In the second round of clustering the clusters are further subdivided to generate contigs (ct#). The alignment of sequences within each contig is refined and for each contig one or more consensus sequences are generated (cn#). Each consensus sequence represents a model mRNA, different cn# sequences from the same contig (ct#) represent different splice variants. The different contigs (ct#) within a cluster (cl#) may represent more different transcripts from the same gene or represent slightly variant genes, if the cluster contained transcripts from a multi-gene family.
A Primary consensus cn# sequence for a contig ct# is the longest consensus sequence. If the consensus sequences are the same length, the consensus sequence with the greatest number of constituent sequences is ranked best. If both length and number of constituent sequences are equal, the program then ranks the consensus sequences by the number of good bases (i.e., A, T, C, or G). All other consensus sequences from the same cluster are designated Alternate consensus sequences.

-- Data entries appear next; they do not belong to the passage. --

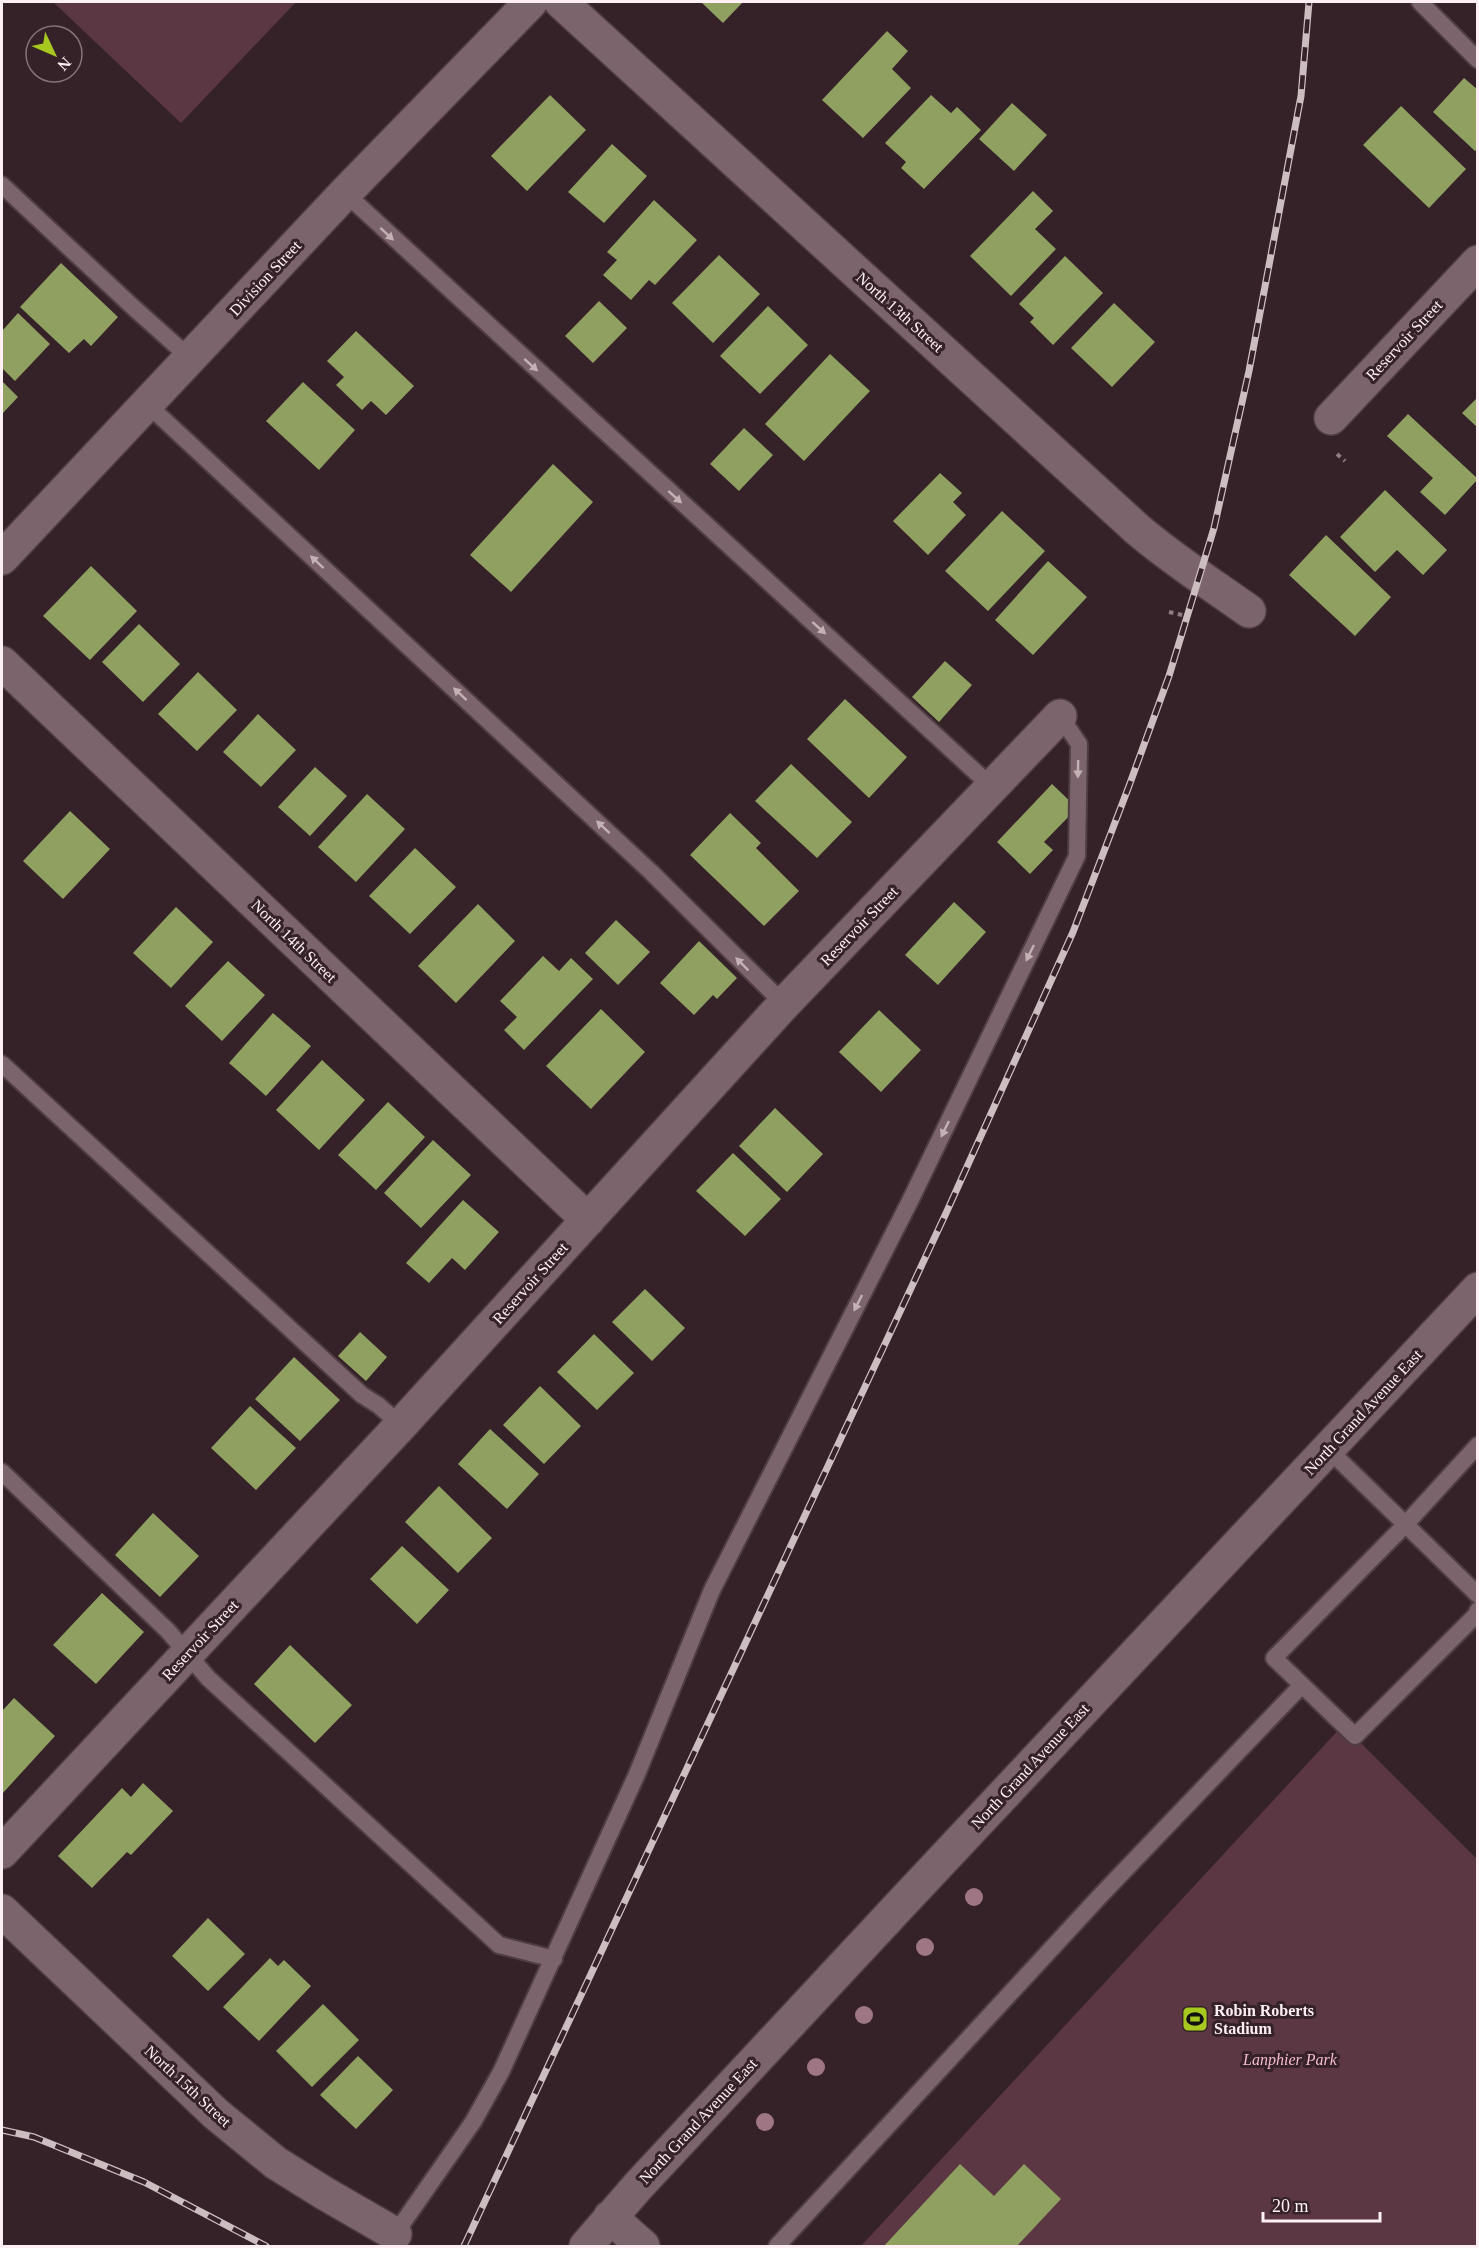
<svg xmlns="http://www.w3.org/2000/svg" width="1479" height="2248" font-family="'Times New Roman',serif">
<style>
.green{fill:#5b3743}
.building{fill:#8fa061}
.lines{fill:none;stroke-linecap:round;stroke-linejoin:round}
.service-casing{stroke:#4e3d43;stroke-width:20}
.minor-casing{stroke:#4e3d43;stroke-width:36}
.tertiary-casing{stroke:#4e3d43;stroke-width:36}
.path{stroke:#8e7d82;stroke-width:4;stroke-dasharray:4.5 4.5;stroke-linecap:butt}
.service{stroke:#7b646b;stroke-width:16}
.minor{stroke:#7b646b;stroke-width:33}
.tertiary{stroke:#7b646b;stroke-width:33}
.rail-casing{stroke:#ccbdc1;stroke-width:7}
.rail{stroke:#352128;stroke-width:4.5;stroke-dasharray:14;stroke-linecap:butt}
.tree{fill:#9f7683}
.oneway{fill:#c3b1b6}
.labels{text-anchor:middle;dominant-baseline:central;stroke-width:6;stroke-linejoin:round;paint-order:stroke}
.street-label{font-size:16px;fill:#fef0f4;stroke:#352128}
.poi-label{font-size:16px;font-weight:bold;fill:#fef0f4;stroke:#352128;text-anchor:start}
.park-label{font-size:16px;font-style:italic;fill:#f6bbcd;stroke:#352128}
</style>
<rect width="100%" height="100%" fill="#352128"/>
<path class="green" d="M 53,2 L 296,2 L 181,123 Z
M 1343,1725 L 1477,1859 L 1477,2246 L 861,2246 Z"/>
<path class="building" d="M 701,2 L 743,2 L 723,23 Z
M 887,31 L 908,51 L 892,69 L 911,88 L 863,138 L 822,100 Z
M 1464,78 L 1478,90 L 1478,148 L 1475,151 L 1433,112 Z
M 550,95 L 586,130 L 527,191 L 491,156 Z
M 931,95 L 951,113 L 957,107 L 981,130 L 924,189 L 901,168 L 906,162 L 885,143 Z
M 1012,103 L 1047,135 L 1014,171 L 979,139 Z
M 1401,106 L 1466,169 L 1429,208 L 1363,145 Z
M 612,144 L 647,176 L 604,223 L 568,192 Z
M 1033,191 L 1053,211 L 1035,229 L 1056,249 L 1011,296 L 970,256 Z
M 654,200 L 697,240 L 655,285 L 649,280 L 631,300 L 603,275 L 617,260 L 607,252 Z
M 719,255 L 760,294 L 713,343 L 672,303 Z
M 1065,256 L 1103,293 L 1053,345 L 1030,322 L 1034,318 L 1019,304 Z
M 61,263 L 118,317 L 91,346 L 84,339 L 69,353 L 20,307 Z
M 599,301 L 627,328 L 593,363 L 565,336 Z
M 1114,303 L 1155,342 L 1112,387 L 1071,348 Z
M 768,306 L 808,345 L 760,394 L 720,356 Z
M 18,313 L 50,344 L 15,381 L 2,368 L 2,331 Z
M 356,331 L 414,386 L 386,415 L 371,401 L 362,410 L 336,385 L 344,377 L 327,361 Z
M 830,354 L 870,391 L 804,461 L 765,424 Z
M 2,381 L 18,397 L 2,414 Z
M 303,382 L 355,430 L 319,470 L 266,421 Z
M 1478,397 L 1478,428 L 1462,413 Z
M 1408,414 L 1478,479 L 1445,515 L 1420,492 L 1433,478 L 1387,436 Z
M 744,428 L 773,455 L 739,491 L 710,464 Z
M 553,464 L 593,502 L 511,592 L 470,555 Z
M 940,473 L 962,493 L 953,502 L 966,515 L 928,555 L 893,521 Z
M 1385,490 L 1447,550 L 1423,575 L 1397,550 L 1375,572 L 1340,537 Z
M 1002,511 L 1045,551 L 988,611 L 945,571 Z
M 1326,535 L 1391,597 L 1355,636 L 1289,575 Z
M 1048,561 L 1087,597 L 1033,655 L 995,620 Z
M 91,566 L 137,611 L 90,660 L 43,616 Z
M 139,624 L 180,664 L 143,702 L 102,662 Z
M 945,661 L 972,685 L 939,722 L 912,697 Z
M 198,672 L 237,710 L 197,751 L 158,714 Z
M 845,699 L 907,757 L 869,798 L 807,739 Z
M 258,714 L 296,750 L 261,787 L 223,752 Z
M 791,764 L 852,822 L 817,858 L 755,801 Z
M 315,767 L 347,796 L 310,836 L 278,807 Z
M 1052,784 L 1077,808 L 1044,842 L 1053,850 L 1030,874 L 997,842 Z
M 367,794 L 405,829 L 356,882 L 318,847 Z
M 70,811 L 110,849 L 63,899 L 23,861 Z
M 730,813 L 761,843 L 756,848 L 799,891 L 764,926 L 690,855 Z
M 415,848 L 456,887 L 410,934 L 369,896 Z
M 954,902 L 986,932 L 938,985 L 905,955 Z
M 478,904 L 515,941 L 456,1003 L 418,966 Z
M 176,907 L 213,942 L 171,988 L 133,953 Z
M 616,920 L 650,952 L 618,985 L 585,953 Z
M 699,941 L 737,978 L 717,999 L 713,995 L 694,1015 L 660,983 Z
M 543,956 L 559,971 L 571,958 L 593,979 L 524,1050 L 504,1030 L 517,1017 L 500,1001 Z
M 228,961 L 265,995 L 222,1041 L 185,1006 Z
M 601,1009 L 645,1052 L 591,1109 L 546,1066 Z
M 879,1010 L 921,1050 L 881,1092 L 839,1052 Z
M 273,1013 L 311,1046 L 266,1096 L 229,1063 Z
M 322,1060 L 365,1100 L 319,1150 L 276,1110 Z
M 388,1102 L 425,1137 L 376,1190 L 338,1155 Z
M 775,1108 L 823,1154 L 787,1192 L 739,1146 Z
M 433,1140 L 471,1175 L 421,1228 L 384,1193 Z
M 733,1153 L 781,1199 L 745,1236 L 696,1191 Z
M 463,1200 L 499,1232 L 465,1270 L 452,1258 L 429,1283 L 406,1263 Z
M 645,1289 L 685,1328 L 652,1361 L 612,1322 Z
M 360,1332 L 387,1357 L 366,1381 L 338,1356 Z
M 594,1334 L 634,1373 L 597,1410 L 557,1372 Z
M 294,1357 L 340,1400 L 300,1441 L 255,1399 Z
M 540,1386 L 581,1426 L 544,1464 L 503,1425 Z
M 250,1406 L 296,1448 L 256,1490 L 211,1448 Z
M 490,1429 L 539,1474 L 507,1509 L 458,1464 Z
M 439,1486 L 492,1538 L 458,1573 L 405,1522 Z
M 153,1513 L 199,1556 L 160,1597 L 115,1555 Z
M 402,1546 L 449,1590 L 417,1624 L 370,1579 Z
M 102,1593 L 144,1632 L 96,1684 L 53,1645 Z
M 290,1645 L 352,1705 L 315,1743 L 254,1684 Z
M 14,1698 L 55,1736 L 2,1794 L 2,1711 Z
M 143,1783 L 173,1811 L 131,1855 L 127,1852 L 92,1888 L 58,1856 L 122,1788 L 131,1797 Z
M 208,1918 L 245,1954 L 208,1991 L 172,1956 Z
M 270,1958 L 278,1966 L 284,1960 L 311,1986 L 259,2041 L 223,2007 Z
M 323,2004 L 359,2040 L 312,2087 L 276,2051 Z
M 358,2056 L 393,2090 L 356,2129 L 320,2095 Z
M 960,2164 L 994,2196 L 1024,2164 L 1061,2199 L 1017,2246 L 884,2246 Z"/>
<g class="lines">
<defs>
<path id="service" d="M 1420,2 L 1478,60
M 2,185 L 134,308 L 190,358
M 345,193 L 992,787
M 147,404 L 651,872 L 784,1004
M 2,1064 L 362,1395 L 378,1405 L 401,1425
M 1478,1445 L 1405,1525 L 1274,1658 L 1355,1736 L 1476,1615 L 1478,1610
M 1328,1449 L 1478,1595
M 2,1472 L 168,1631 L 208,1678 L 499,1945 L 554,1959
M 395,2234 L 473,2122 L 501,2072 L 637,1774 L 712,1590 L 910,1201 L 1077,856 L 1079,744 L 1060,716
M 777,2246 L 1101,1895 L 1302,1685"/>
<path id="minor" d="M 561,2 L 1137,529 C 1172,559 1211,584 1249,611
M 1331,418 L 1478,262
M 2,558 L 345,193 L 531,2
M 2,663 L 588,1220
M 2,1852 L 401,1425 L 784,1004 L 1060,716
M 2,1911 L 216,2114 L 276,2163 L 324,2193 L 395,2234
M 610,2217 L 643,2246"/>
<path id="tertiary" d="M 586,2246 L 639,2185 L 901,1904 L 1478,1289"/>
</defs>
<use href="#service" class="service-casing"/>
<use href="#minor" class="minor-casing"/>
<use href="#tertiary" class="tertiary-casing"/>
<path class="path" d="M 1337,454 L 1345,461
M 1169,612 L 1187,616"/>
<use href="#service" class="service"/>
<use href="#minor" class="minor"/>
<use href="#tertiary" class="tertiary"/>
<defs>
<path id="rail" d="M 2,2130 L 34,2137 L 144,2182 L 266,2246
M 464,2246 L 947,1211 L 1073,932 L 1129,786 L 1169,676 L 1214,528 L 1249,371 L 1301,96 L 1309,2"/>
</defs>
<use href="#rail" class="rail-casing"/>
<use href="#rail" class="rail"/>
</g>
<g class="tree">
<circle cx="974" cy="1897" r="9"/>
<circle cx="925" cy="1947" r="9"/>
<circle cx="864" cy="2015" r="9"/>
<circle cx="816" cy="2067" r="9"/>
<circle cx="765" cy="2122" r="9"/>
</g>
<defs><path id="oneway-solid" d="M-6-.8H1V-3.2L6.5 0L1 3.2V.8H-6Z" transform="scale(1.5)"/></defs>
<g class="oneway">
<use href="#oneway-solid" transform="translate(387 234) rotate(43)"/>
<use href="#oneway-solid" transform="translate(531 365) rotate(42)"/>
<use href="#oneway-solid" transform="translate(675 497) rotate(42)"/>
<use href="#oneway-solid" transform="translate(317 562) rotate(-137)"/>
<use href="#oneway-solid" transform="translate(819 628) rotate(42)"/>
<use href="#oneway-solid" transform="translate(460 694) rotate(-137)"/>
<use href="#oneway-solid" transform="translate(1078 769) rotate(91)"/>
<use href="#oneway-solid" transform="translate(603 827) rotate(-137)"/>
<use href="#oneway-solid" transform="translate(1030 953) rotate(116)"/>
<use href="#oneway-solid" transform="translate(742 964) rotate(-135)"/>
<use href="#oneway-solid" transform="translate(945 1129) rotate(116)"/>
<use href="#oneway-solid" transform="translate(858 1303) rotate(117)"/>
</g>
<defs>
<symbol id="stadium-square" viewBox="-11 -11 22 22"><rect x="-9" y="-9" width="18" height="18" rx="4" fill="#a7c81f" stroke="#352128"/><path d="M0-5a6.5 5 0 1 0 0 10a6.5 5 0 1 0 0-10ZM-3.5-1.8h7v3.6h-7Z" fill="#111"/></symbol>
</defs>
<g fill-rule="evenodd">
<use href="#stadium-square" x="1180" y="2004" width="30" height="30"/>
</g>
<g class="labels">
<g class="street-label">
<text transform="translate(265 278) rotate(-47)">Division Street</text>
<text transform="translate(900 312) rotate(42)">North 13th Street</text>
<text transform="translate(1404 340) rotate(-47)">Reservoir Street</text>
<text transform="translate(859 926) rotate(-46)">Reservoir Street</text>
<text transform="translate(294 941) rotate(44)">North 14th Street</text>
<text transform="translate(530 1283) rotate(-48)">Reservoir Street</text>
<text transform="translate(1363 1412) rotate(-47)">North Grand Avenue East</text>
<text transform="translate(200 1640) rotate(-47)">Reservoir Street</text>
<text transform="translate(1030 1766) rotate(-47)">North Grand Avenue East</text>
<text transform="translate(188 2086) rotate(43)">North 15th Street</text>
<text transform="translate(698 2121) rotate(-47)">North Grand Avenue East</text>
</g>
<g class="poi-label">
<text x="1214" y="2010">Robin Roberts<tspan x="1214" dy="18">Stadium</tspan></text>
</g>
<g class="park-label">
<text x="1290" y="2059">Lanphier Park</text>
</g>
</g>
<rect width="1479" height="2248" fill="none" stroke="#fef0f4" stroke-width="6"/>
<g transform="translate(54 54) rotate(134)"><circle r="28" fill="#352128" stroke="#85747a" stroke-width="1.5"/>
<path d="M0-4.5L10 22L0 15L-10 22Z" fill="#a7c81f"/>
<text y="-9" font-size="16" font-weight="bold" text-anchor="middle" fill="#fef0f4">N</text>
</g>
<path d="M1263 2212v9h117v-9" fill="none" stroke="#fef0f4" stroke-width="3"/>
<text x="1272" y="2212" font-size="18" fill="#fef0f4" stroke="#352128" stroke-width="4.5" paint-order="stroke">20 m</text>
</svg>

Thus, the number of clusters cl# is an estimate of the number of genes represented in the data set. The number of primary consensus sequences is an overestimate of the number of genes and an under estimate of the number of splice variants. The total number of consensus sequences is likely to be an over estimate of the number of splice variants contained in the data set - as many may be due to regions of bad sequence or artifacts generated during the construction of the libraries.